* [Source extract]
Open-source software has already shaken up the operating systems business. Now, Java server software makers are feeling the tremors.
Analysts say it's difficult to measure the extent to which open-source Java application servers, such as Tomcat and JBoss, have eaten into the revenue of commercial providers of Java application servers. But the growing popularity of the open-source application servers is undeniable.
"There are clearly situations where companies are making bets on open-source products to save a lot of money," said Forrester Research analyst Ted Schadler, citing companies such as search giant Google and office-equipment supplier Corporate Express. "The issue is not so much the quality of the technology, but the quality of the service and support."
Adoption of open-source application servers appears to be mirroring the grassroots support that propelled Linux into corporations. Programmers often develop and test customized business applications using open-source tools and then run them on commercial or open-source Java application servers and databases.
Open source has yet to significantly penetrate the entrenched positions of powerful companies such as BEA Systems, IBM and Oracle.
But the growing popularity of open-source alternatives, coupled with products becoming commodities and a prolonged IT budget squeeze, are threatening to reshape the application server software market.

* [Stated goal 1]
Translate this sentence from the article on open-source Java application servers into Spanish: "Open source has yet to significantly penetrate the entrenched positions of powerful companies such as BEA Systems, IBM and Oracle."

* [Dataset rows]
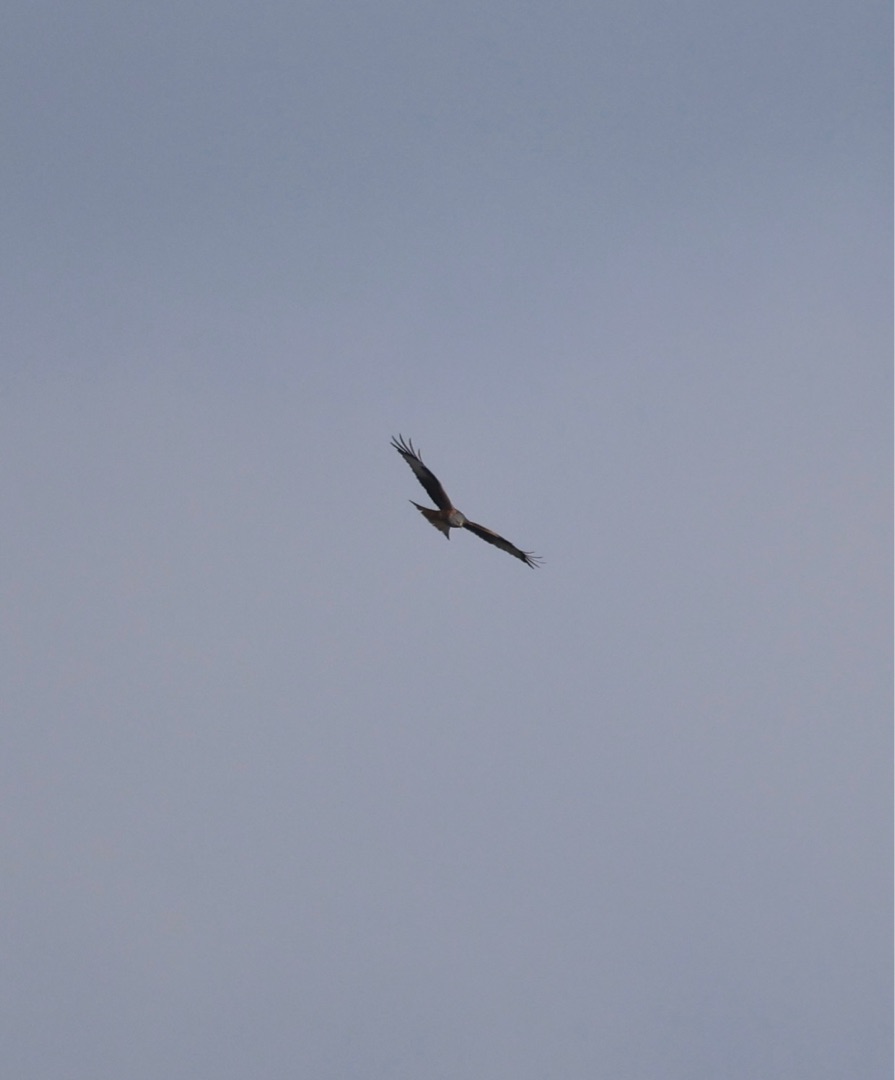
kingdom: Animalia
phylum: Chordata
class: Aves
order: Accipitriformes
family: Accipitridae
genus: Milvus
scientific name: Milvus milvus
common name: Rød glente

* [Stated goal 2]
Copy every line of the records above word for word, but leave the picture out.

* [Solution 1]
El código abierto todavía no ha logrado penetrar de forma significativa en las posiciones afianzadas de empresas poderosas como BEA Systems, IBM y Oracle.

* [Solution 2]
kingdom: Animalia
phylum: Chordata
class: Aves
order: Accipitriformes
family: Accipitridae
genus: Milvus
scientific name: Milvus milvus
common name: Rød glente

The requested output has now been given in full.